Święty Graal to Kielich, którego miał użyć Chrystus podczas Ostatniej Wieczerzy. Przez wieki narosło wokół niego wiele legend, opowieści i mitów. W średniowieczu starali się go odnaleźć rycerze Okrągłego Stołu, poddani króla Artura. Opowieści o ich wędrówkach tropem tajemniczego naczynia znane były w całej Europie: w Anglii, Prowansji, Niemczech. W tym ostatnim kraju największą popularnością cieszył się epos o rycerzu bez skazy, czyli „Parsifal" Wolframa von Eschenbacha. I to on stał się inspiracją w XIX wieku romantycznej opery Richarda Wagnera pod tym samym tytułem, kontynuującej wątek poszukiwania Świętego Graala. W czasach współczesnych Graal wszedł do obiegu kultury masowej za sprawą filmu „Indiana Jones i ostatnia krucjata", w którym Harrison Ford po wielu przygodach znajduje Graala w mieście Petra w Jordanii.

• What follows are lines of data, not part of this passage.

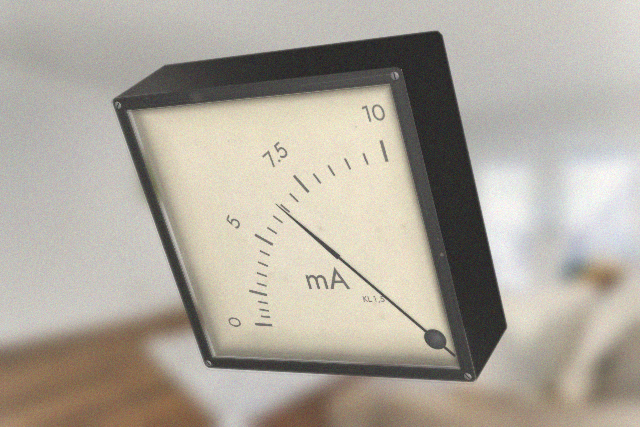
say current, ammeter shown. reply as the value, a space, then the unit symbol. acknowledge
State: 6.5 mA
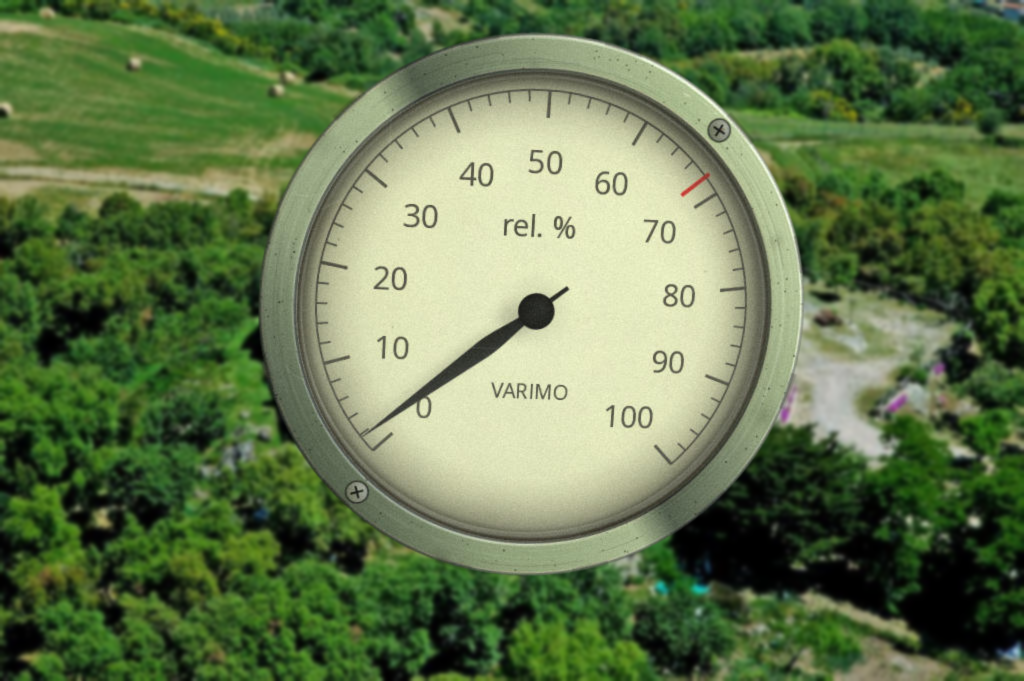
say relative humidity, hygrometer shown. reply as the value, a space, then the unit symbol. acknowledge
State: 2 %
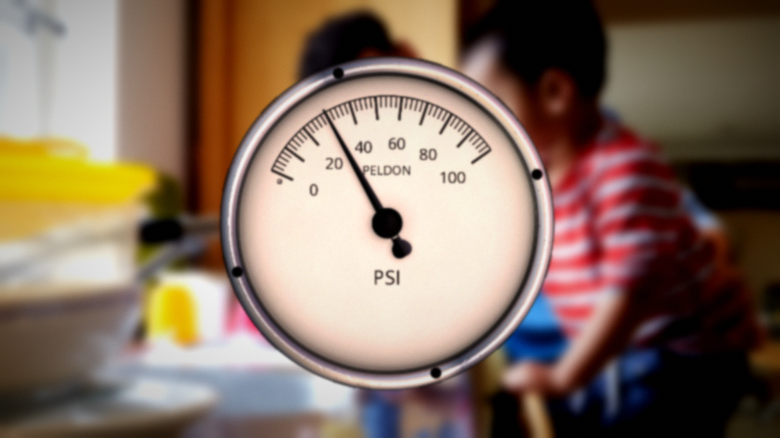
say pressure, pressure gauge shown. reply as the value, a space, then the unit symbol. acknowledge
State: 30 psi
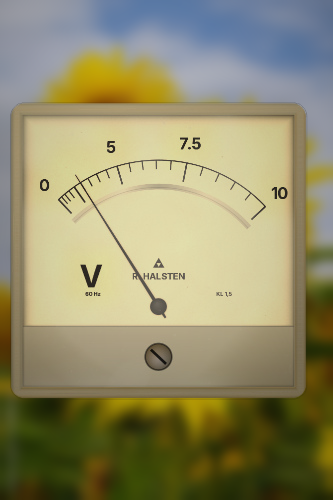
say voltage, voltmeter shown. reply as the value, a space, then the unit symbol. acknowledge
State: 3 V
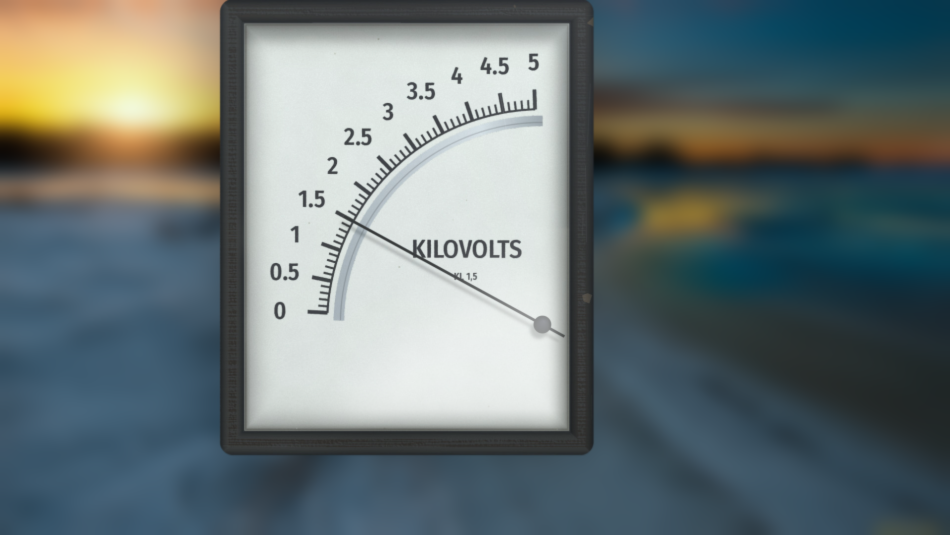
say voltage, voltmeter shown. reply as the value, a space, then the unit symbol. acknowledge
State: 1.5 kV
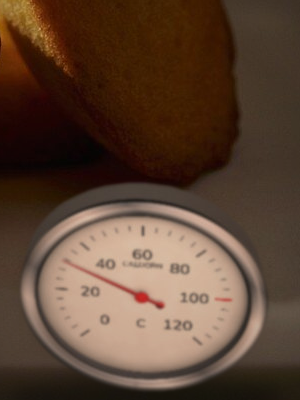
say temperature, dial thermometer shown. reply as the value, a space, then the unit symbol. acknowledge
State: 32 °C
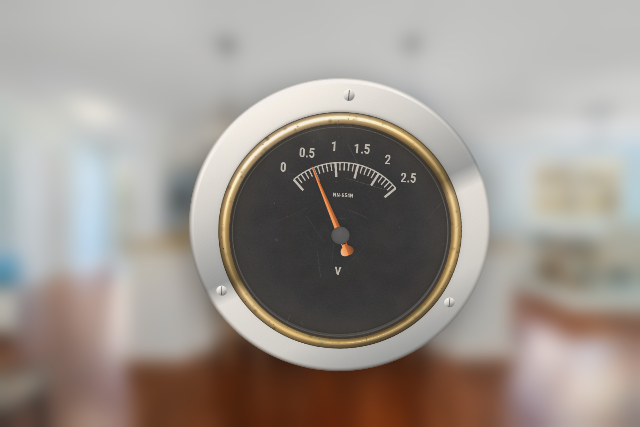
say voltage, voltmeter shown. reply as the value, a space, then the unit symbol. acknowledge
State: 0.5 V
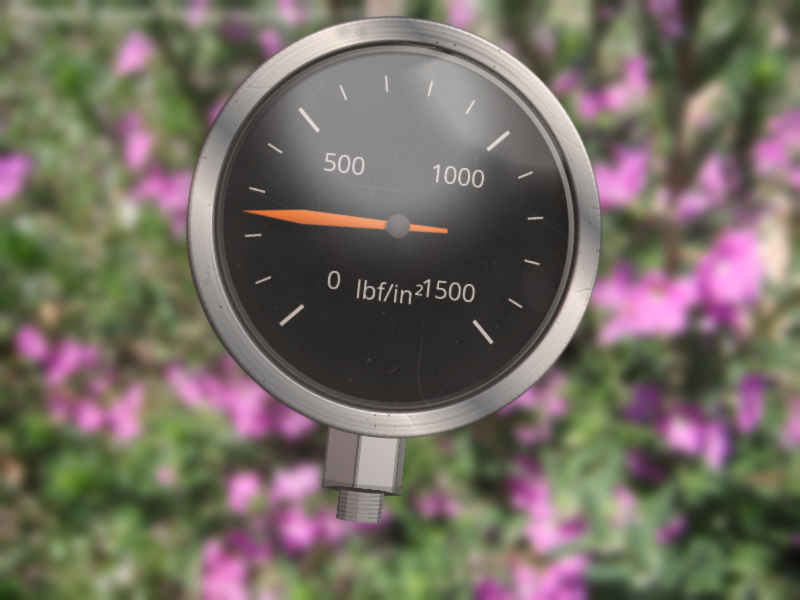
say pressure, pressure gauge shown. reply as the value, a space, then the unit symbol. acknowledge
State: 250 psi
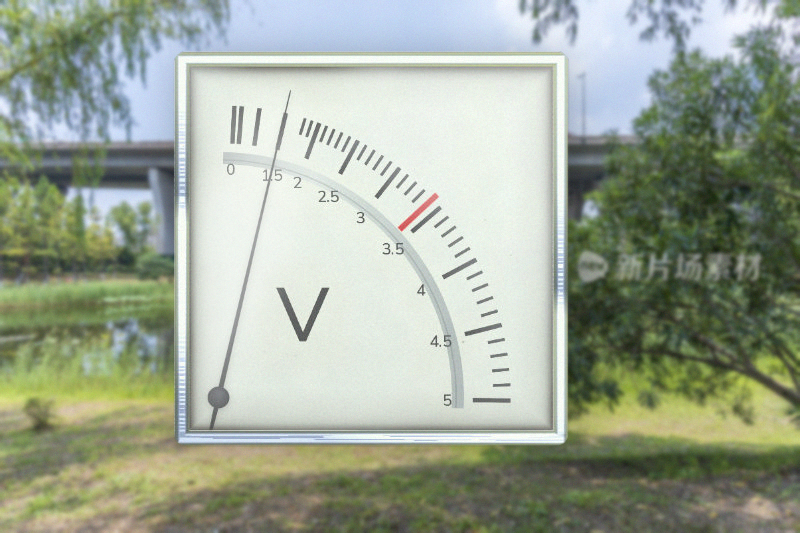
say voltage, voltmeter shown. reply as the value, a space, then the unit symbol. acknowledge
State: 1.5 V
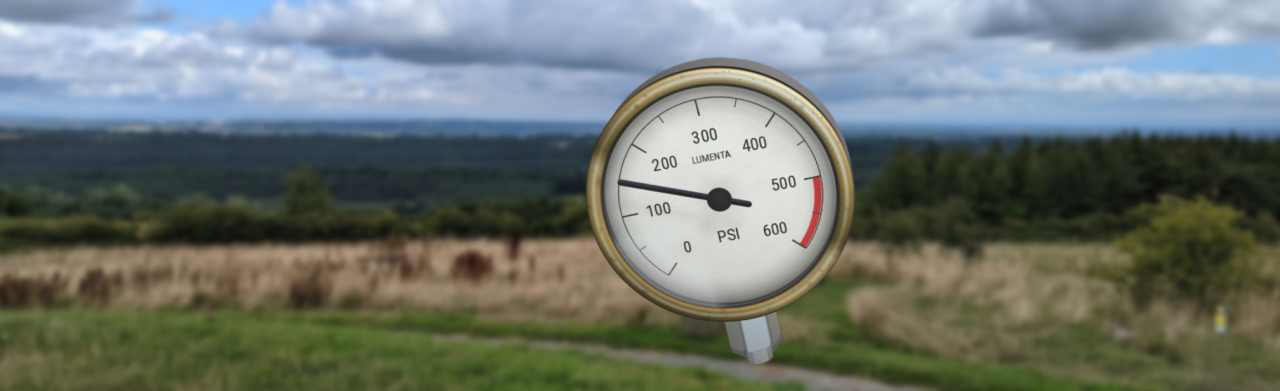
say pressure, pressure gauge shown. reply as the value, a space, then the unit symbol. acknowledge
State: 150 psi
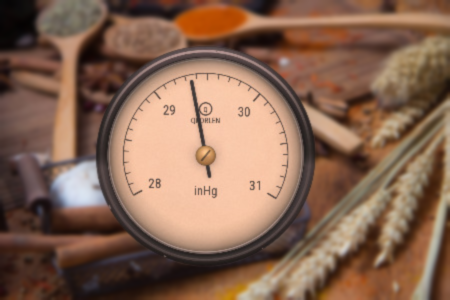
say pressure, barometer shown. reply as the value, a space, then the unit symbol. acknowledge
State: 29.35 inHg
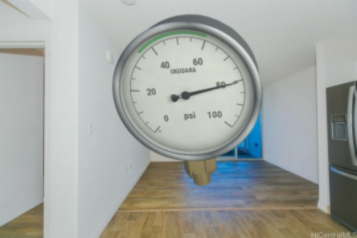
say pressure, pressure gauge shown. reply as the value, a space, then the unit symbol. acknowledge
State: 80 psi
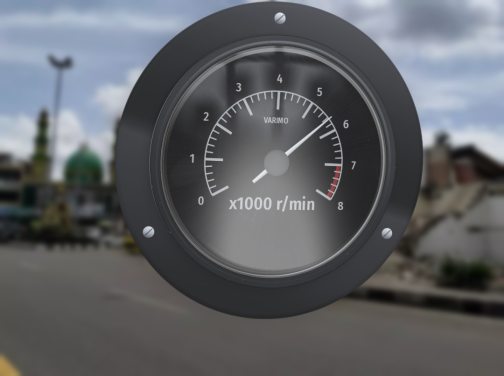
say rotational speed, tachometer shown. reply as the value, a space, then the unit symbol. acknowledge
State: 5600 rpm
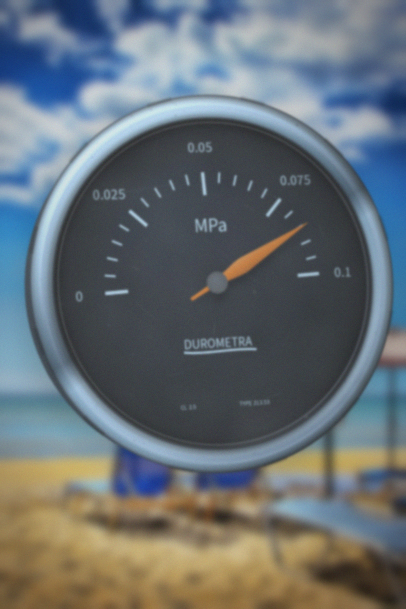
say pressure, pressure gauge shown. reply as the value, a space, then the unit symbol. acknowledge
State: 0.085 MPa
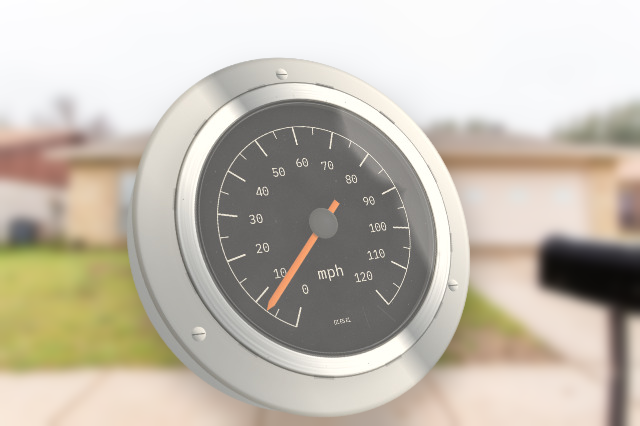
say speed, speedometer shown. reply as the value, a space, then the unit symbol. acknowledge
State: 7.5 mph
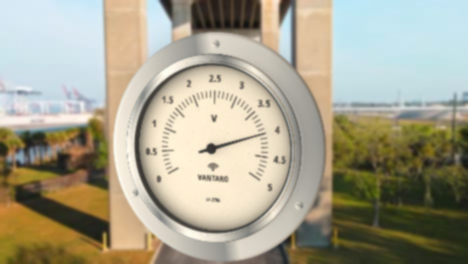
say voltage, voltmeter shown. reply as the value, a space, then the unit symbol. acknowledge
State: 4 V
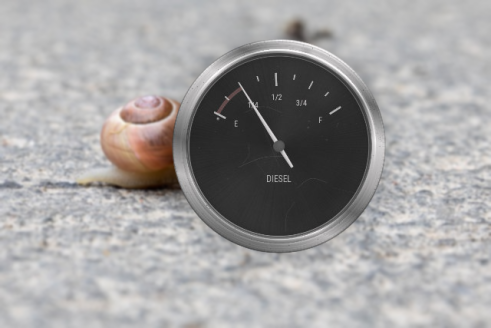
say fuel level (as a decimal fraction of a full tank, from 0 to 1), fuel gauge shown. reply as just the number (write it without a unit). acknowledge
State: 0.25
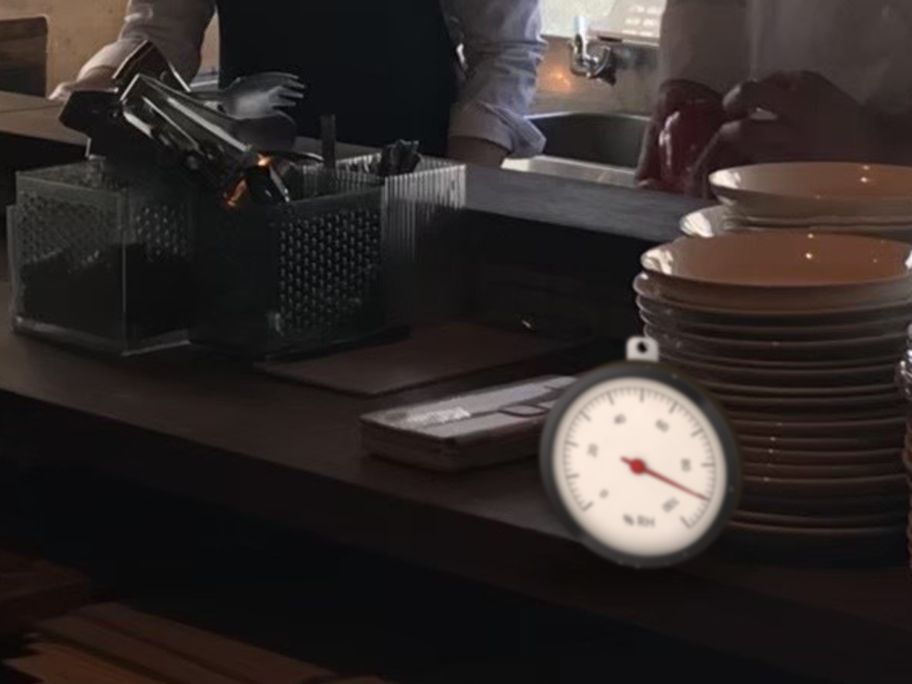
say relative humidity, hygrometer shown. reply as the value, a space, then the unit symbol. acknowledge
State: 90 %
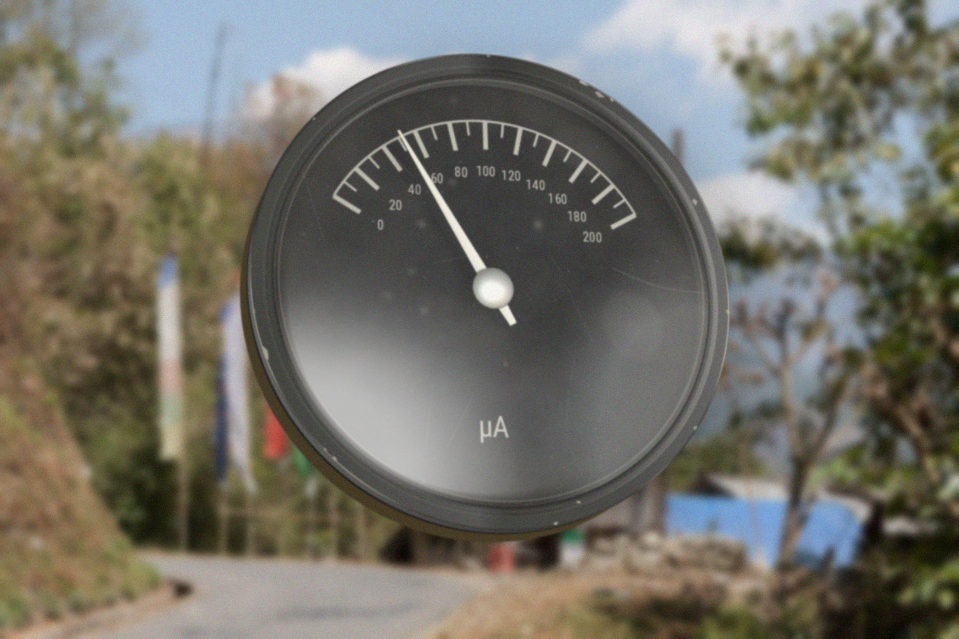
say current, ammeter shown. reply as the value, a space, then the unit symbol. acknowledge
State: 50 µA
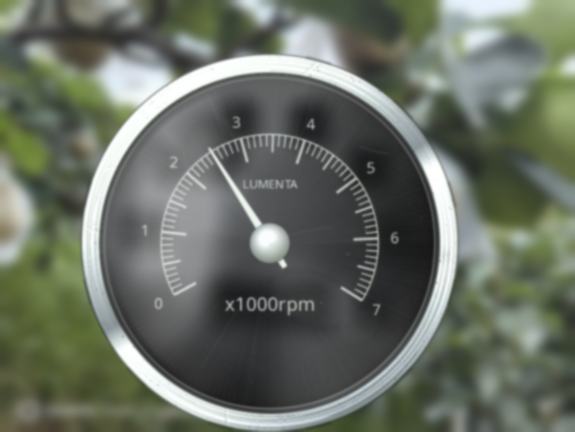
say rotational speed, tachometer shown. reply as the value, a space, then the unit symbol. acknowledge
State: 2500 rpm
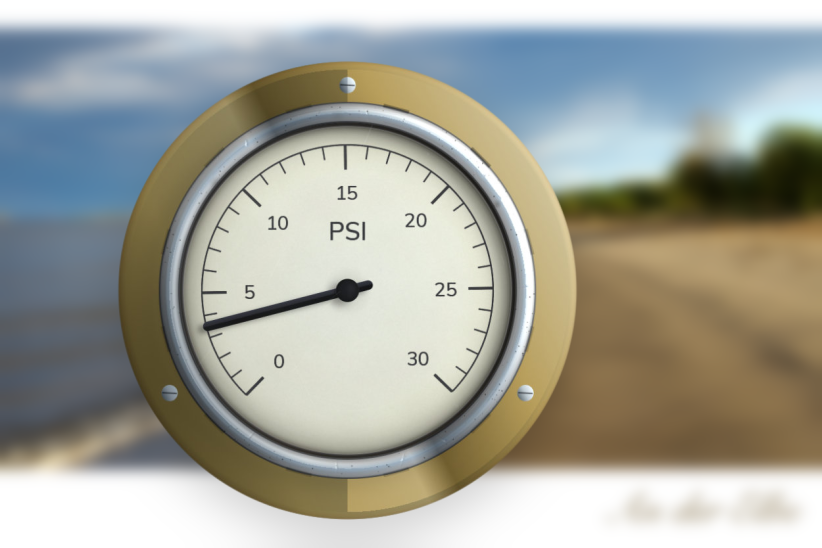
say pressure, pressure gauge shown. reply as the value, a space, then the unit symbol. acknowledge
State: 3.5 psi
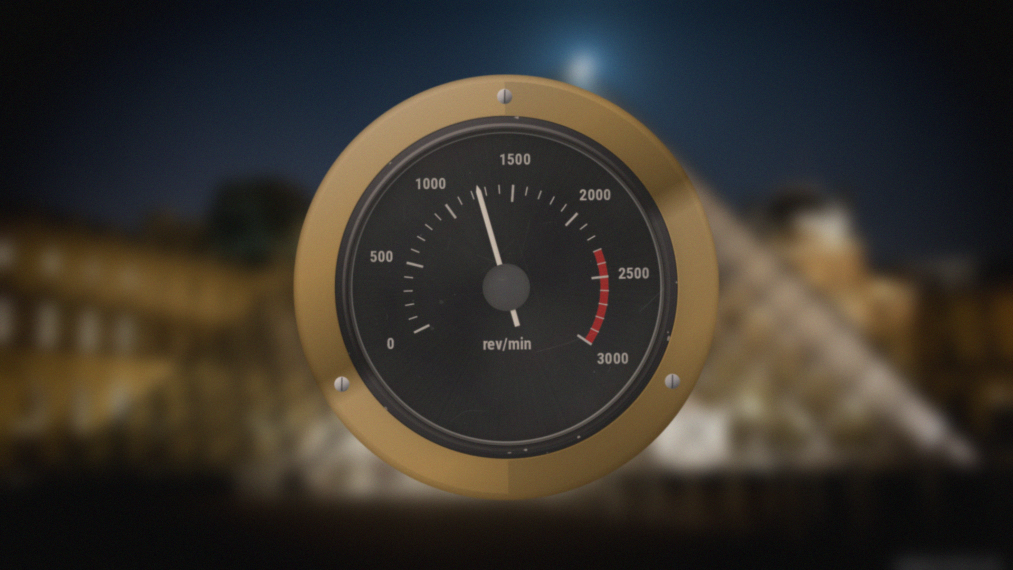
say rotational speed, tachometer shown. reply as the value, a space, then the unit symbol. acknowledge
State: 1250 rpm
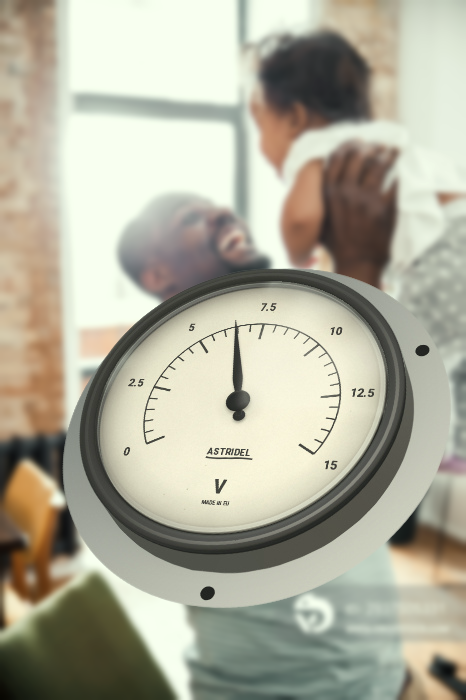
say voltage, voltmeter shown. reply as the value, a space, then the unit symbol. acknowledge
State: 6.5 V
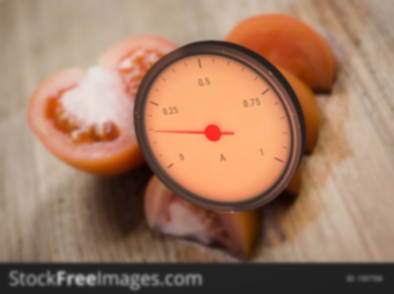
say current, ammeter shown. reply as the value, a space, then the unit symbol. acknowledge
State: 0.15 A
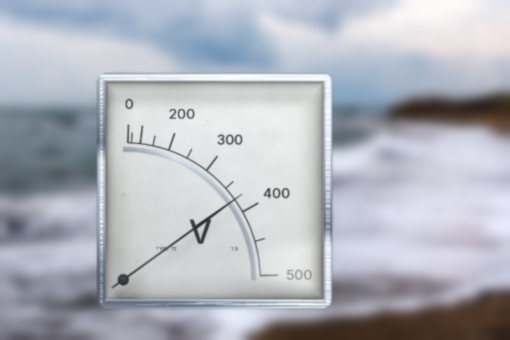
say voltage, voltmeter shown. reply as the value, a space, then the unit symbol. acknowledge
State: 375 V
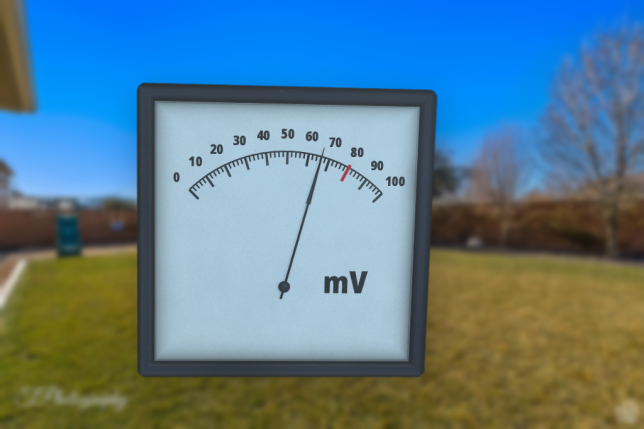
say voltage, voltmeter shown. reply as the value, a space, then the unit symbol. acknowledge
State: 66 mV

„Gdy zaczynałem pracę na tą książką, myślałem, że będzie ona dotyczyć konwencji literackch, artystycznych wariacji i mitotwórczej wyobraźni. W miarę poszukiwań odkrywałem jednak, że jest to problem badawczy także dla ludzi nauki, a pod warstwą baśni i legend kryją się prawdziwe dzieje autentycznego przedmiotu". – pisze Grzegorz Górny.
Autorzy „Tajemnicy Graala" po przeprowadzeniu własnego „śledztwa" doszli do wniosku, że poszukiwana święta relikwia to kielich przechowywany w katedrze w Walencji. Ten, którego Jan Paweł II użył po raz pierwszy po wiekach do sprawowania Eucharystii w sierpniu w 1982 roku podczas pielgrzymki do Hiszpanii. W tym kraju kielich od dawna jest otoczony religijną czcią. W 1959 roku obchodzono tam uroczyście 1700-lecie przybycia kielicha na półwysep Iberyjski i dziś co roku celebruje się w Walencji jego święto. Naukowe badania dowiodły, że kielich składa się z trzech części, pochodzących z różnych epok. Czarę z chalcedonu datują na czasy Chrystusa. Mieni się różnymi barwami w zależności od oświetlenia. O takiej zmienności barw pisał zresztą Wollfram von Eschenbach w „Parsifalu", nazywając Graala raz kielichem, raz kamieniem.
Trudno nie postawić pytania, jak to się stało, że kielich z Wieczernika w Jerozolimie, który Chrystus miał przekazać świętemu Piotrowi, powędrował w świat i cudem ocalał w zawieruchach dziejów, docierając w końcu na półwysep iberyjski?
Obaj autorzy pracując nad książką, odbyli wielką podróż od Jerozolimy przez Włochy, Francję, Anglię do Hiszpanii. Odwiedzali nie tylko miejsca, gdzie w różnych czasach miał być ukryty Graal, ale także studiowali historyczne, literackie i naukowe materiały. Spotykali się z badaczami i strażnikami świętych miejsc, którzy mogli im udzielić obszernych wiarygodnych informacji. Już sam opis tej wędrówki i dociekań wystarczyłby na barwną, pełną przygód opowieść. Górny i Rosikoń poszli dalej. Skonstruowali efektowny dowód na istnienie relikwii i ogłosili, że jej odnalezienie jest niezbitym faktem.